Quick Conversion Table
| Brand | Equivalent | Match | |
|---|---|---|---|
| Anchor | 877 | close | Buy on Amazon → |
| Madeira | 1207 | close | Buy on Amazon → |
| Cosmo | 969 | close | Buy on Amazon → |
| Sullivans | 45478 | close | Buy on Amazon → |
| J&P Coats | 6213 | close | Buy on Amazon → |
Celadon: When Pottery Inspires Thread
Celadon isn't just a color — it's a 2,000-year-old ceramic tradition. The celadon glazes developed during China's Song Dynasty produced a jade-like surface that ranged from pale grey-green to this deeper, more saturated blue-green that DMC 163 captures. These weren't accidental colors; potters spent generations perfecting the iron-oxide glazes and reduction firing techniques that produced exactly this hue. When you thread your needle with 163, you're working with a color that people have considered worth pursuing for millennia.

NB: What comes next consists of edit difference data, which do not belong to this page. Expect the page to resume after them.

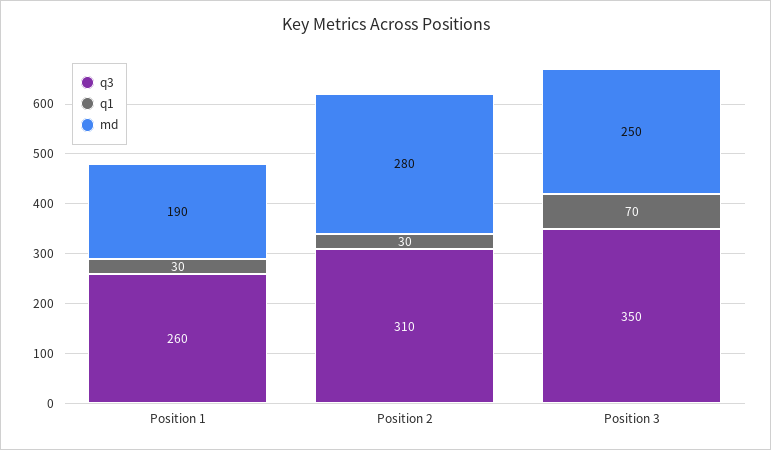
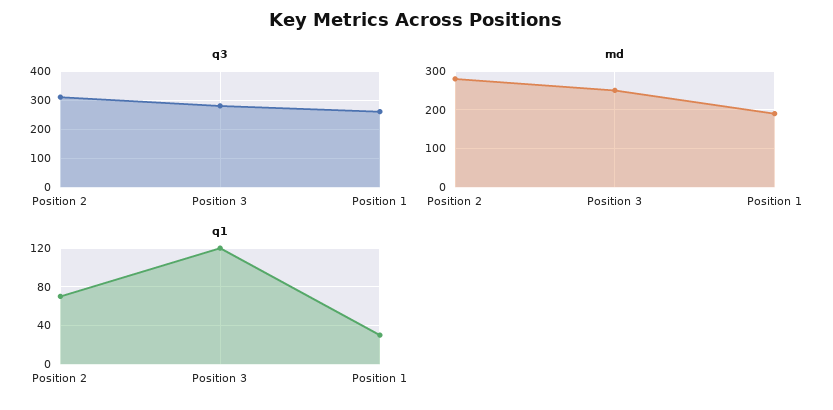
  {
    "q3": {
      "Position 1": 260,
      "Position 2": 310,
-     "Position 3": 350
+     "Position 3": 275
    },
    "q1": {
      "Position 1": 30,
-     "Position 2": 30,
+     "Position 2": 70,
-     "Position 3": 70
+     "Position 3": 120
    },
    "md": {
      "Position 1": 190,
      "Position 2": 280,
      "Position 3": 250
    }
  }

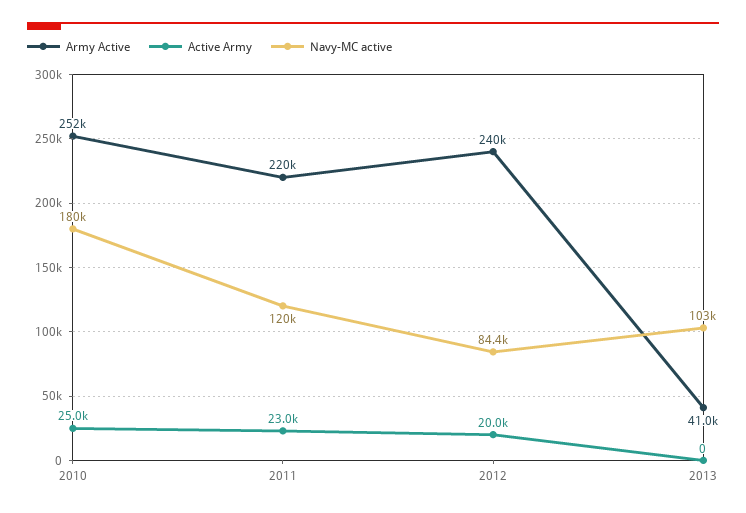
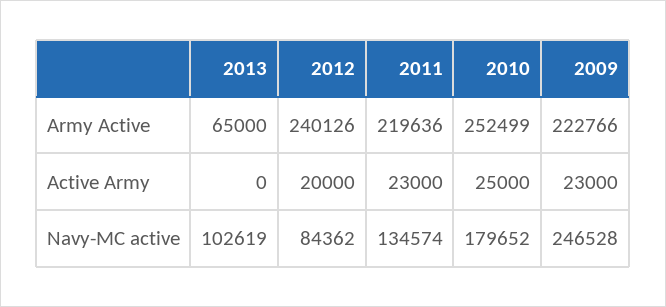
  {
    "Army Active": {
      "2010": 252499,
      "2011": 219636,
      "2012": 240126,
-     "2013": 41000
+     "2013": 65000,
+     "2009": 222766
    },
    "Active Army": {
      "2010": 25000,
      "2011": 23000,
      "2012": 20000,
-     "2013": 0
+     "2013": 0,
+     "2009": 23000
    },
    "Navy-MC active": {
      "2010": 179652,
-     "2011": 120000,
+     "2011": 134574,
      "2012": 84362,
-     "2013": 102619
+     "2013": 102619,
+     "2009": 246528
    }
  }

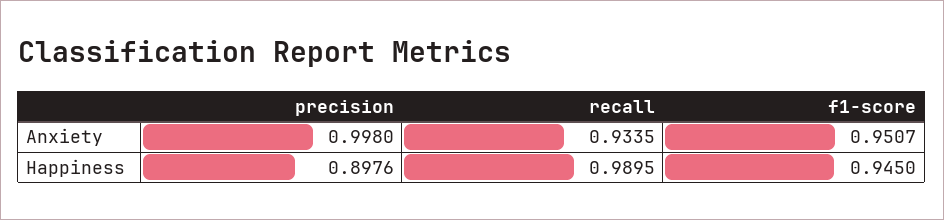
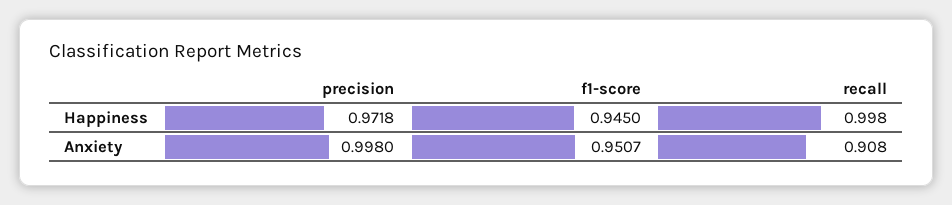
  {
    "precision": {
      "Anxiety": 0.998,
-     "Happiness": 0.8976
+     "Happiness": 0.9718
    },
    "recall": {
-     "Anxiety": 0.9335,
+     "Anxiety": 0.908,
-     "Happiness": 0.9895
+     "Happiness": 0.998
    },
    "f1-score": {
      "Anxiety": 0.9507,
      "Happiness": 0.945
    }
  }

DMC 163, Medium Celadon Green, occupies the middle ground in the celadon family — darker and more assertive than the whisper-light celadons (DMC 3817, DMC 3813) but not as deep or shadowy as DMC 3815 (Dark Celadon Green). It's the workhorse value, the one that carries the most visual weight in celadon-themed designs. If a pattern calls for celadon and only gives you one shade to work with, this is usually the one that makes sense.
The blue-green balance in 163 is genuinely interesting from a color theory perspective. It sits right at the point where green starts to pull toward blue, but hasn't committed to either. In warm light — candlelight, incandescent, golden-hour sun — it reads greener. Under cool fluorescent or blue-white LED light, it shifts perceptibly toward teal. This chameleonic quality means your stitching will look subtly different depending on where and when it's viewed, which can be either a feature or an annoyance depending on your temperament.
Stitching with Jade Tones: Practical Considerations
On white Aida, 163 reads as distinctly cool and sophisticated — it has enough saturation to hold its own without feeling overwhelming. On cream or ivory fabric, the warmth of the base rounds out the thread's cooler edges, producing something closer to true jade. On black Aida, 163 practically glows, making it an excellent choice for dramatic East Asian-inspired motifs where you want that celadon luminosity against a dark ground.
Coverage with 163 is reliable. Two strands on 14-count give you clean, full crosses. On 18-count, you can get away with two strands if you railroad consistently, but some stitchers prefer the slightly lighter coverage of two strands without railroading — the fabric peeking through adds to the jade-like translucency. Over one on higher-count linens, a single strand of 163 produces exquisite detail work for small motifs: miniature bonsai trees, tiny koi fish, delicate bamboo stalks.
This is one of those colors that rewards careful companion selection. Pair it with DMC 3816 (Celadon Green) for a one-step-lighter harmony, or step further into contrast with DMC 3814 (Aquamarine) for a brighter, more tropical counterpoint. For designs inspired by Chinese ceramics or Japanese gardens, combine 163 with DMC 758 (Very Light Terra Cotta) and DMC 3033 (Very Light Mocha Brown) — the warm terracotta-and-cream against cool celadon creates the exact palette you see in museum-quality Asian pottery displays. For a richer, more autumnal take, add DMC 3787 (Dark Brown Grey) for deep shadows and let the celadon serve as the jewel tone in an otherwise muted composition.
Finding That Exact Jade-Green Balance
The challenge with substituting celadon greens is that the blue-green balance point is extremely specific. Tip slightly too far toward blue and you've got teal. Too far toward green and you've lost the ceramic-glaze quality that makes celadon celadon. DMC 163 threads the needle — literally — between these two failure modes.
Anchor 877 gets close and is the substitute most stitchers reach for first. It preserves the general blue-green character, though some stitchers report it leans slightly warmer — a hair more green, a hair less blue — than the DMC version. In a celadon gradient using multiple shades, this warmth shift might disrupt the family cohesion, so test it against your other celadon threads before committing.
Madeira 1207 is also listed as a close match and brings a slightly smoother finish. On Aida this barely matters, but on evenweave or linen the smoother thread surface catches light differently, which can enhance or diminish the jade-like quality depending on the weave. In my experience, Madeira's version reads slightly more polished — appropriate for decorative pieces, perhaps less naturalistic for botanical work.
Cosmo 969 offers a subtly different interpretation that's worth testing on your actual fabric. Cosmo threads tend toward softer hand overall, and at this particular blue-green intersection, the softness translates to a slightly dustier read. For vintage-inspired or shabby chic projects, that dustiness might actually be preferable to DMC's cleaner saturation.
Within the DMC range itself, don't confuse 163 with DMC 3816 (Celadon Green) — 3816 is lighter and slightly warmer. For the specific medium-depth, cool-leaning celadon that 163 provides, there's no direct DMC substitute at the same value.